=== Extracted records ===

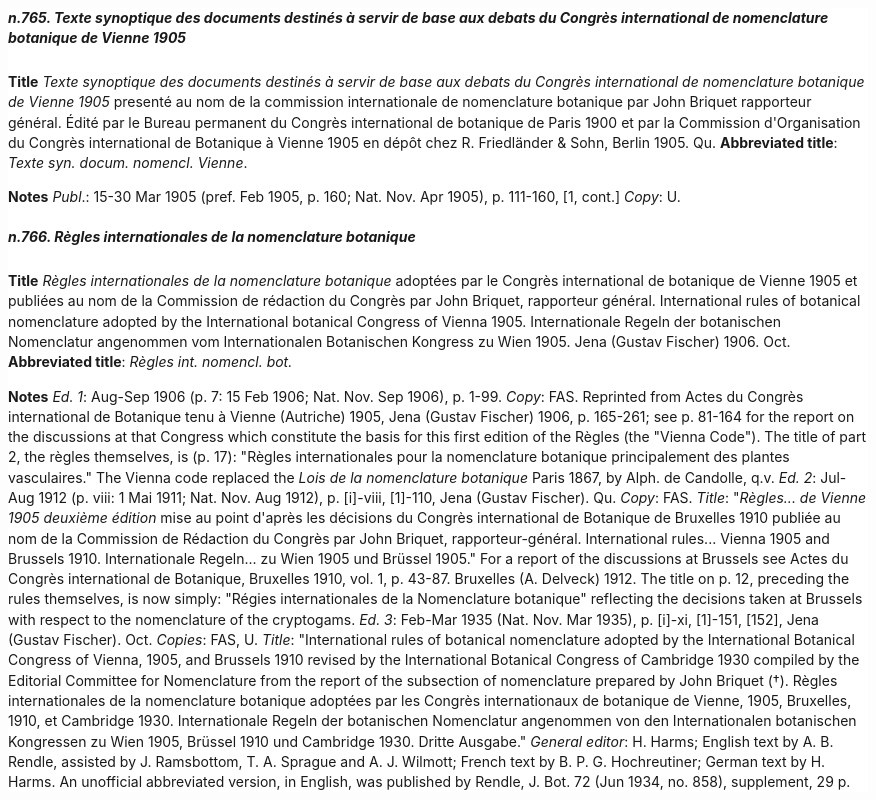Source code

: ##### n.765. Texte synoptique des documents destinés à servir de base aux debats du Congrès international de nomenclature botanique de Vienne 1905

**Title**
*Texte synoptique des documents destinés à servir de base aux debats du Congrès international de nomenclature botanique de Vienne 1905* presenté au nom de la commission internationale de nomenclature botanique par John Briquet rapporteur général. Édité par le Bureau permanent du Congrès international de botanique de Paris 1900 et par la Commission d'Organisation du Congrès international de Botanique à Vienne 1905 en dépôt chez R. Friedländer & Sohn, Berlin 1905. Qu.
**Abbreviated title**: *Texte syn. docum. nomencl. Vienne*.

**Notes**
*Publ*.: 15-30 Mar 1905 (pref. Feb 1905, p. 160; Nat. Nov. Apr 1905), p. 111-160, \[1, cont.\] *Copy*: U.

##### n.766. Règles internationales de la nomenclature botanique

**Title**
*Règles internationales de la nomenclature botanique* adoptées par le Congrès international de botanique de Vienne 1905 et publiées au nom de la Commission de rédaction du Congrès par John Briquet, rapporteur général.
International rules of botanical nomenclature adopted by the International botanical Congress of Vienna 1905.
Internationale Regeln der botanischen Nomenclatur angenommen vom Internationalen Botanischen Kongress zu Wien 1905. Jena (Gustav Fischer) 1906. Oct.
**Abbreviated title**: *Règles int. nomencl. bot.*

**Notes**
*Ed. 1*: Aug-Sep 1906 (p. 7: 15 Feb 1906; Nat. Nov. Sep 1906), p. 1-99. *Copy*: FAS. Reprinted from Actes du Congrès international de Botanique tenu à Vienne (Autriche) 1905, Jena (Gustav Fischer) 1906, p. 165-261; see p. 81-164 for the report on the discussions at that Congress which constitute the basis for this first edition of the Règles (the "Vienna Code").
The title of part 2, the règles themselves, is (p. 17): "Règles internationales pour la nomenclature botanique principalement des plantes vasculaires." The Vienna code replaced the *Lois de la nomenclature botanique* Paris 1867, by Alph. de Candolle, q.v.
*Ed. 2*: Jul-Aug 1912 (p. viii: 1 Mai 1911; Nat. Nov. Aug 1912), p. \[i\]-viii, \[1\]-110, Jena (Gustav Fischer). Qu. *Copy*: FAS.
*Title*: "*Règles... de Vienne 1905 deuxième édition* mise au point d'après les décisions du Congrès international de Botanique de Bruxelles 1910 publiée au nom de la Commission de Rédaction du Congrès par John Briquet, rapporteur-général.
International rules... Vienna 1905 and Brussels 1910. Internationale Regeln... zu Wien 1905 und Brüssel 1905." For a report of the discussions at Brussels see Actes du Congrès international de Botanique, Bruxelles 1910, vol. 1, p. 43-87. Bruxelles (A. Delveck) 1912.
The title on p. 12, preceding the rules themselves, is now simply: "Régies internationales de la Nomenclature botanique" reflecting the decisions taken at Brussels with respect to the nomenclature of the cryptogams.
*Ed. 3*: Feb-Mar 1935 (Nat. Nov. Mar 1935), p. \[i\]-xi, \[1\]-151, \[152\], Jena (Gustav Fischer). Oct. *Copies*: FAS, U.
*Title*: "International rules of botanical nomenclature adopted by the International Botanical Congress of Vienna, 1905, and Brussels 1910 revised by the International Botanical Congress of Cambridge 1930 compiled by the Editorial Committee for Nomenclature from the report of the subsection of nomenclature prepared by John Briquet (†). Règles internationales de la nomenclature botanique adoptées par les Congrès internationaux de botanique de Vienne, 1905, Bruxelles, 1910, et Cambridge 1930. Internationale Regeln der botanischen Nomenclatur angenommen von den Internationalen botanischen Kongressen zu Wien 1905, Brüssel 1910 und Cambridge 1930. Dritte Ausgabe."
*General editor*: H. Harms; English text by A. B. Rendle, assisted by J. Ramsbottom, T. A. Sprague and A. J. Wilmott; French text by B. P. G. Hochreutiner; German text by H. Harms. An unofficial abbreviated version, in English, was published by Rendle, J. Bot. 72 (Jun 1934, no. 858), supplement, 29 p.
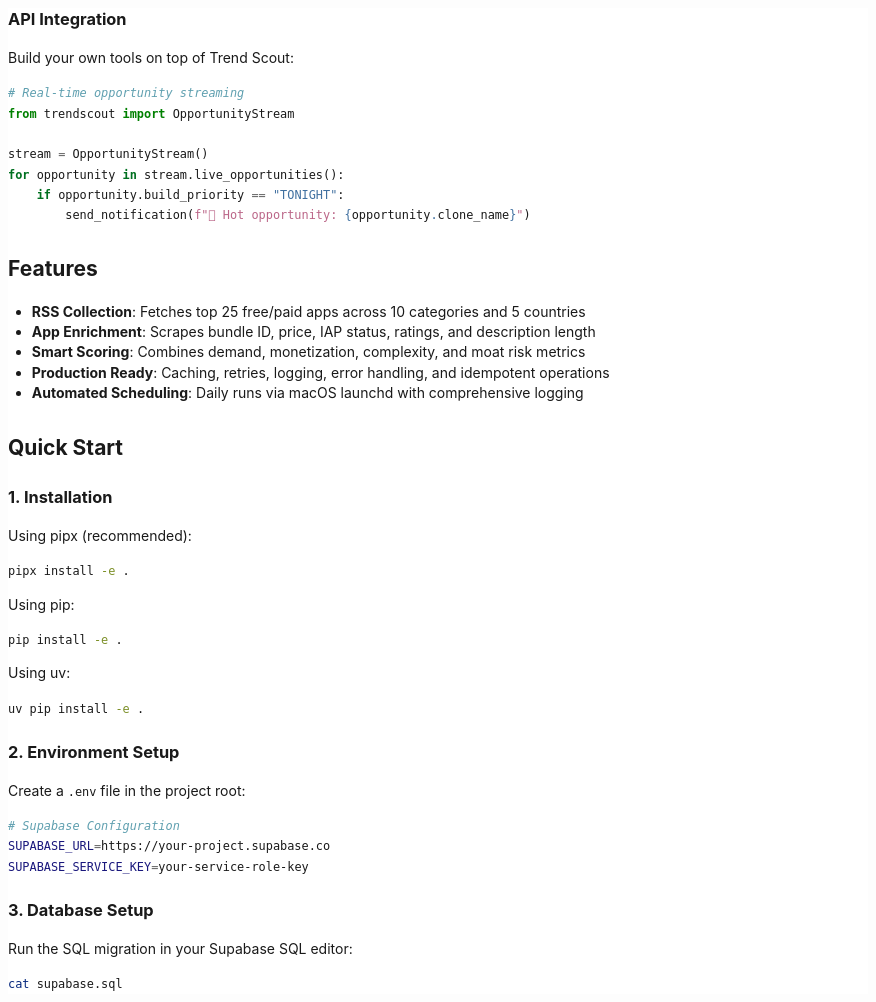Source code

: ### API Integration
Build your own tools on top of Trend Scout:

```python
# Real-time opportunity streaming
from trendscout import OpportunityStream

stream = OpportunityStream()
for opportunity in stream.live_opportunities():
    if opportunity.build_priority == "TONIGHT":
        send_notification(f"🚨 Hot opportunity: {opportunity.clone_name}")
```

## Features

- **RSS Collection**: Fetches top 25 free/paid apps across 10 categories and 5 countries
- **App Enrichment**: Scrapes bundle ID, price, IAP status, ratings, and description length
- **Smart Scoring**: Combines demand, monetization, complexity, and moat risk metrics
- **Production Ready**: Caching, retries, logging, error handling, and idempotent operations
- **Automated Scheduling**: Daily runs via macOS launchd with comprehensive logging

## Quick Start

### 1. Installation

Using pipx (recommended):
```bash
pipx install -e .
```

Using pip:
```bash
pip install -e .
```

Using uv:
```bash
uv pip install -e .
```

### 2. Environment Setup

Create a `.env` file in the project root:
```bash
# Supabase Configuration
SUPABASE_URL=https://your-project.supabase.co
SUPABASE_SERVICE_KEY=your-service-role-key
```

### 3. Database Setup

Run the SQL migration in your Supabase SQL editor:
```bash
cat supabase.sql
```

=== Exercise objective ===
Print, without alteration, only the lines above between the one holding "docum. nomencl. Vienne*." and the one holding "Internationale Regeln der botanischen Nomenclatur angenommen vom", inclusive.

=== Output of the exercise ===
**Abbreviated title**: *Texte syn. docum. nomencl. Vienne*.

**Notes**
*Publ*.: 15-30 Mar 1905 (pref. Feb 1905, p. 160; Nat. Nov. Apr 1905), p. 111-160, \[1, cont.\] *Copy*: U.

##### n.766. Règles internationales de la nomenclature botanique

**Title**
*Règles internationales de la nomenclature botanique* adoptées par le Congrès international de botanique de Vienne 1905 et publiées au nom de la Commission de rédaction du Congrès par John Briquet, rapporteur général.
International rules of botanical nomenclature adopted by the International botanical Congress of Vienna 1905.
Internationale Regeln der botanischen Nomenclatur angenommen vom Internationalen Botanischen Kongress zu Wien 1905. Jena (Gustav Fischer) 1906. Oct.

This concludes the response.